Apenas había caminado veinte metros cuando dos policías salieron a mi encuentro para decirme que me daban quince días para abandonar Francia en la misma forma que había entrado a ella y que si cuando venciera el plazo me encontraba aún allí, la ley se encargaría de mí y no debía esperar que me trataran suavemente, y por ello me aconsejaban, como lo mejor que podía hacer, que me marchara antes de los quince días. No me especificaron la forma en la que la ley me trataría. Pero pensé que tal vez me embarcarían a la Isla del Diablo dejándome allí «hasta que la muerte nos separe». Todas las edades tienen su inquisición. Corresponden a la nuestra la falta de pasaporte y el desempleo compitiendo con las torturas de la Edad Media.

– Necesariamente hay que tener documentos para probar qué se es -me advirtió el oficial.

– No necesito documentos; yo sé qué soy.

– Tal vez, pero hay otras personas que necesitan saberlo. Desde luego, yo puedo hacer que le extiendan una constancia de que su condena expiró, pero creo que ésta no le serviría de mucho. Y yo carezco de autoridad para proveerle de otra clase de documentos.

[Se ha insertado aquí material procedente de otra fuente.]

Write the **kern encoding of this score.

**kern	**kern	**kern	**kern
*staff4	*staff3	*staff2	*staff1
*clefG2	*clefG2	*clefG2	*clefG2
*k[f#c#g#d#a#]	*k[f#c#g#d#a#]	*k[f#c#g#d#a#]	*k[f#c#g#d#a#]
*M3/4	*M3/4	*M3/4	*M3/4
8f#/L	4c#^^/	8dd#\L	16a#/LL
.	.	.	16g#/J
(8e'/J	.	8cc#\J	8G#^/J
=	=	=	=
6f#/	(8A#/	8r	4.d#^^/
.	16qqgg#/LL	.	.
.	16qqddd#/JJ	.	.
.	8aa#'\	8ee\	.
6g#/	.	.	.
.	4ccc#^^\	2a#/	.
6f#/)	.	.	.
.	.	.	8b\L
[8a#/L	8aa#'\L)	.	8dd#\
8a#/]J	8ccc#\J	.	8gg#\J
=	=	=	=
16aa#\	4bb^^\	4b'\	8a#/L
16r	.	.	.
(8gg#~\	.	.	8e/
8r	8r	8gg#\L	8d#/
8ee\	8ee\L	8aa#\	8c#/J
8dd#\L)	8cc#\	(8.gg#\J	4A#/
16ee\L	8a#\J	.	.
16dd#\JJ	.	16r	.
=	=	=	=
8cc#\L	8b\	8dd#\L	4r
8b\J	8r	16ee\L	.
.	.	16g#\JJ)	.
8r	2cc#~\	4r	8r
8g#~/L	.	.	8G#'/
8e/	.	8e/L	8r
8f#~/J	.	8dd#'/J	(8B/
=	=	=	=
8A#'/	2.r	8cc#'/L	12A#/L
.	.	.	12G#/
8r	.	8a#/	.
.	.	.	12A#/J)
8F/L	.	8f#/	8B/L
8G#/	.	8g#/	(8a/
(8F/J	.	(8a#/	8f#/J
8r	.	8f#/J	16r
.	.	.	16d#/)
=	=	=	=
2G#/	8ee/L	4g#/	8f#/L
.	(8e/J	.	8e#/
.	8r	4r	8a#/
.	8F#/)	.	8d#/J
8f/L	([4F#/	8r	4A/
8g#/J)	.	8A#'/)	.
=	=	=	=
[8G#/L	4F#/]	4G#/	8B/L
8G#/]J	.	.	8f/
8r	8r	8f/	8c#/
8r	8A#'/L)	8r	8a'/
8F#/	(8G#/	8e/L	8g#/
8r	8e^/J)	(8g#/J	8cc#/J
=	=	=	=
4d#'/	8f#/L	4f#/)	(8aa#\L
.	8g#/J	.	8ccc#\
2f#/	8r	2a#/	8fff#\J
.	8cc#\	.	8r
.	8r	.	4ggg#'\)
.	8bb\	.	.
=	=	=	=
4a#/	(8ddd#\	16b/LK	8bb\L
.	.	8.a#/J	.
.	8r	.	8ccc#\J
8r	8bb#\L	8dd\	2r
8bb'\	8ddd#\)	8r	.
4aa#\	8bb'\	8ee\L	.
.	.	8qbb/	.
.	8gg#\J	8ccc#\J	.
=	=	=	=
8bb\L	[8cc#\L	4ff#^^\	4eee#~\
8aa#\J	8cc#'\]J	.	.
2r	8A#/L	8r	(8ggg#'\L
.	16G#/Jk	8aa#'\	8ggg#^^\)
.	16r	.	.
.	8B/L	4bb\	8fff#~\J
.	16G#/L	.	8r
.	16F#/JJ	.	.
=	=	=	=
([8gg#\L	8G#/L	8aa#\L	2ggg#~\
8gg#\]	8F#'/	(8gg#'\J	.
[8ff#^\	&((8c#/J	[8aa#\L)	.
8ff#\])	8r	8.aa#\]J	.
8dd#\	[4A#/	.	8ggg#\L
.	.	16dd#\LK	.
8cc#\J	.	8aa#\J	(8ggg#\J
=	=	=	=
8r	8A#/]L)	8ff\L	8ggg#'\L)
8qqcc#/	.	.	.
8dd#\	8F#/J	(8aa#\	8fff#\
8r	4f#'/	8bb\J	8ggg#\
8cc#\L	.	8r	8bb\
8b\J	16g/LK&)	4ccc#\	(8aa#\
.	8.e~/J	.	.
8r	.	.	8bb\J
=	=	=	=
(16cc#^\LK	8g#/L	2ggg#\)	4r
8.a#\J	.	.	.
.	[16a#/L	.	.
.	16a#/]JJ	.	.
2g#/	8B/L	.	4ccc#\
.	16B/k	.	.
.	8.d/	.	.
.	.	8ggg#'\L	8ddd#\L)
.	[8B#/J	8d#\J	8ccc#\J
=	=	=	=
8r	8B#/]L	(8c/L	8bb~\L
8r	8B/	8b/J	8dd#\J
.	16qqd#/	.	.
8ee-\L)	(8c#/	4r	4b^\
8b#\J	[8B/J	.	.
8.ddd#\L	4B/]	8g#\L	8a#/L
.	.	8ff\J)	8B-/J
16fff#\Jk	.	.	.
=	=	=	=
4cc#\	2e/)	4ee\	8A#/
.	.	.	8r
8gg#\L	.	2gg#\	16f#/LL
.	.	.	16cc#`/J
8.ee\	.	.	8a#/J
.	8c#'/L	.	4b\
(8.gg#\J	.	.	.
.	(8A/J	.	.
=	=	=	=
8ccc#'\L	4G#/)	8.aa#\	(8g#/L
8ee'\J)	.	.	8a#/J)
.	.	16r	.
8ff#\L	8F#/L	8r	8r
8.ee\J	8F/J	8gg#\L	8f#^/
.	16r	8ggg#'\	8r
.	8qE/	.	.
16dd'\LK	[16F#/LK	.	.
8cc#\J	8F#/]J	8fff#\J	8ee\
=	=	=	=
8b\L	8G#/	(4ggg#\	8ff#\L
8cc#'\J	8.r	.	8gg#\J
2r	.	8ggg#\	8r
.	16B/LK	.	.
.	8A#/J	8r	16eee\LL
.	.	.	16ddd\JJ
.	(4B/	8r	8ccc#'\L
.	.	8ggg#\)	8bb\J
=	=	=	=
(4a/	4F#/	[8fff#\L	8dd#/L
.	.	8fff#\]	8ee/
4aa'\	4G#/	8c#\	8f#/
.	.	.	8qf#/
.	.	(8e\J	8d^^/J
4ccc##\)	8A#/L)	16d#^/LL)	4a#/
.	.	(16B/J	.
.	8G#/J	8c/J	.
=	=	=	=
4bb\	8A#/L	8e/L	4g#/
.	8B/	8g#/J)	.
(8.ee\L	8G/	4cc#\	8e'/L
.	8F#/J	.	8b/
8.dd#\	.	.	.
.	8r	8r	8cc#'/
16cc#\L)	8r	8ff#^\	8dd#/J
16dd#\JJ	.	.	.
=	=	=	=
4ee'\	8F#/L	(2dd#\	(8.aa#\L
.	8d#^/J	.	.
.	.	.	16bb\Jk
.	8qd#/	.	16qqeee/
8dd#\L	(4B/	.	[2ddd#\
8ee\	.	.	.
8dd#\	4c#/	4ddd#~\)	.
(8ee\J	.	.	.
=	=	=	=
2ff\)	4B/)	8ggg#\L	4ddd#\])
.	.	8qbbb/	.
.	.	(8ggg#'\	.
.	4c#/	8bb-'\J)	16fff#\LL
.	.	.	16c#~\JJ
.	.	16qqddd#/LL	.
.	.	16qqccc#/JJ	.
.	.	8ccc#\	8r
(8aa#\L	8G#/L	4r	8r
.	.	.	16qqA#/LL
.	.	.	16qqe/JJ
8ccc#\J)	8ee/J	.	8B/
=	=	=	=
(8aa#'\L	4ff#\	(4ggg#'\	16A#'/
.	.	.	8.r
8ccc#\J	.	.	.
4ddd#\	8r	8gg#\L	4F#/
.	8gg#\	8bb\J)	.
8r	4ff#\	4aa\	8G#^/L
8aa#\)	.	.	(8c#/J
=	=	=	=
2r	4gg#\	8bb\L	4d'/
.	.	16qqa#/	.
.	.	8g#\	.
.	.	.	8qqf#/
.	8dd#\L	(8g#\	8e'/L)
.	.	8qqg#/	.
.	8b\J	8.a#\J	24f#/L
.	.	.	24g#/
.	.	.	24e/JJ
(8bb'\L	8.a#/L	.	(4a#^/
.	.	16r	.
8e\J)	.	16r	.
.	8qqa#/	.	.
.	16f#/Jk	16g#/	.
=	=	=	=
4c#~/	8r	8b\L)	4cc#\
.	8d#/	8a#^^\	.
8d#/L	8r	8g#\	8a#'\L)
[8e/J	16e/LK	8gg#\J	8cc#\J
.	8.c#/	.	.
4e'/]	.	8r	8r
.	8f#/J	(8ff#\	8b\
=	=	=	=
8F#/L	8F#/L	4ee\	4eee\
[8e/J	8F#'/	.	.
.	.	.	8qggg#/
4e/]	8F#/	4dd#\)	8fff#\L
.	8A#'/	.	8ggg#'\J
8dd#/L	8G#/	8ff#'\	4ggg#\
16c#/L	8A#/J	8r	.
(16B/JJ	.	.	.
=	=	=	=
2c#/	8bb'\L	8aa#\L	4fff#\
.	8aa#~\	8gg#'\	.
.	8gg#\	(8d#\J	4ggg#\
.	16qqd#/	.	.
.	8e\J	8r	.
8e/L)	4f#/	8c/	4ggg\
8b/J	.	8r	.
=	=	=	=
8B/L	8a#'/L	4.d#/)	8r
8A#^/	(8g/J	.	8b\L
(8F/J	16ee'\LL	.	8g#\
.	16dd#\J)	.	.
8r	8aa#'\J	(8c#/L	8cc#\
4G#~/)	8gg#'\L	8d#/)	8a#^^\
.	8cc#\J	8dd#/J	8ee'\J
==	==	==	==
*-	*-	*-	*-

– Pero para encarcelarme sí tiene usted autoridad, ¿verdad?

– Esa es mi obligación; por eso me pagan. ¿Cómo dice usted? No le comprendo. Ahora puede irse. Ya ha recibido aviso oficial de que debe marcharse antes de quince días. Lo que usted haga al respecto me importa muy poco. En la misma forma que vino puede irse. Pero si se queda tenga la seguridad de que lo encontraré. ¿Por qué no va a Alemania? Aquel es un gran país. Pruebe suerte con los alemanes; a ellos les gustan los tipos como usted. ¡Buena suerte! Espero no volverlo a ver.

Alguna razón debía existir para que la policía de todos los países en los que había estado tratara de enviarme a Alemania. Tal vez deseen ayudarles a pagar las reparaciones o piensan que Alemania, ocupada o no ocupada, es el país de Europa en donde se goza de mayores libertades.